A total of 1250 COVID-19 images and 1250 normal images, all of size 256\(\,\times \,\)256 pixels, were used. The region of interest was extracted from these images using the LFA algorithm, forming a bank of normalized images. The images were divided into 2000 training images, with 1000 from each class. For the testing phase, 500 images were selected, with 250 from each class. In the experiments using Eigenfaces-based features, 600 features were used.

For the MLP topology, 4 hidden layers with 120 neurons each and a single neuron in the output layer were utilized. The training was conducted for 100 epochs.

5 Experimental Results

Different values were tested for the parameter K in the weighted K-NN, and it was found that the optimal value is 11. On the other hand, experiments were conducted with various topologies and number of epochs in the MLP, but no significant improvements in classification accuracy were observed. The classification accuracy results for all experiments of each classifier are shown in Table 2.

Table 2. Results of the Weighted K-NN and the MLP for the experiments using different preprocessing methods.

Additional tests were conducted in Experiment 5, varying the number of features for both classifiers. However, it was found that 600 is the optimal number of features for both classifiers. Furthermore, Experiment 5 underwent cross-validation to demonstrate the consistency of the proposed set of algorithms in this work. Table 3 displays the results of the 5 tests, along with the average and standard deviation for each classifier.

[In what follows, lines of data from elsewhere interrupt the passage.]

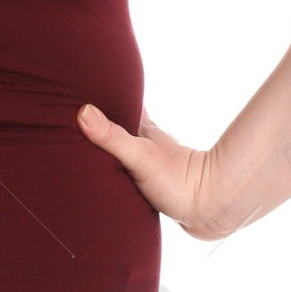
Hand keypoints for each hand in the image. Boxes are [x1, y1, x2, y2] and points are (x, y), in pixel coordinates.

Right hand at [77, 103, 235, 239]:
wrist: (208, 207)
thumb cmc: (177, 180)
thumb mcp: (139, 155)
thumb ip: (112, 136)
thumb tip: (83, 111)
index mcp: (144, 130)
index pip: (124, 102)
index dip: (108, 93)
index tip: (88, 84)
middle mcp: (148, 143)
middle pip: (123, 124)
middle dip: (105, 118)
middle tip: (82, 110)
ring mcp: (152, 162)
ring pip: (126, 147)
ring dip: (111, 143)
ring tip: (90, 141)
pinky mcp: (153, 184)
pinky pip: (129, 170)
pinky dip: (119, 167)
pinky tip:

Table 3. Results of Weighted K-NN and MLP for cross-validation.

6 Discussion of Results

For both classifiers, the following statements can be made regarding the experiments conducted in image preprocessing:

  1. 1.

    Experiment one, where images have no preprocessing, generally exhibits the worst results.

  2. 2.

    Experiment two demonstrates that image normalization improves results compared to experiment one.

  3. 3.

    In experiment three, where an image representation is projected onto the Eigenfaces space, no notable improvement is observed.

  4. 4.

    Experiment four highlights the importance of feature selection that effectively separates classes using FR, resulting in improved accuracy.

  5. 5.

    Experiment five showcases the effectiveness of our algorithm sequence, which includes image normalization, feature selection, and weighting, yielding the best results.

Additionally, the results demonstrate consistency with minimal variability during cross-validation. Finally, the MLP achieved accuracy results that can compete with other state-of-the-art algorithms for classifying chest X-ray images.

7 Conclusions and Future Work

In this study, we proposed a technique for automatic detection and normalization of the Region of Interest (ROI) in chest radiographs, along with a feature selection method based on Fisher’s criterion (FR) using PCA for automatic COVID-19 detection. With the proposed method, a reduced number of highly discriminative features are obtained. The results demonstrate that by utilizing both ROI alignment and feature selection processes, a significant increase in classification accuracy is achieved when using traditional classifiers such as weighted K-NN and MLP. The reported results are reliable as cross-validation techniques were employed to obtain them.

The contributions of this work include a ROI normalization method for lung images and a technique for selecting highly discriminative features using FR. Our approach achieves accuracy values that compete with other state-of-the-art works employing CNN-based techniques.

For future work, the ROI normalization technique can be applied to other databases and for the detection of other lung diseases. Additionally, the feature selection and weighting approaches can be tested to enhance the accuracy of other classification algorithms.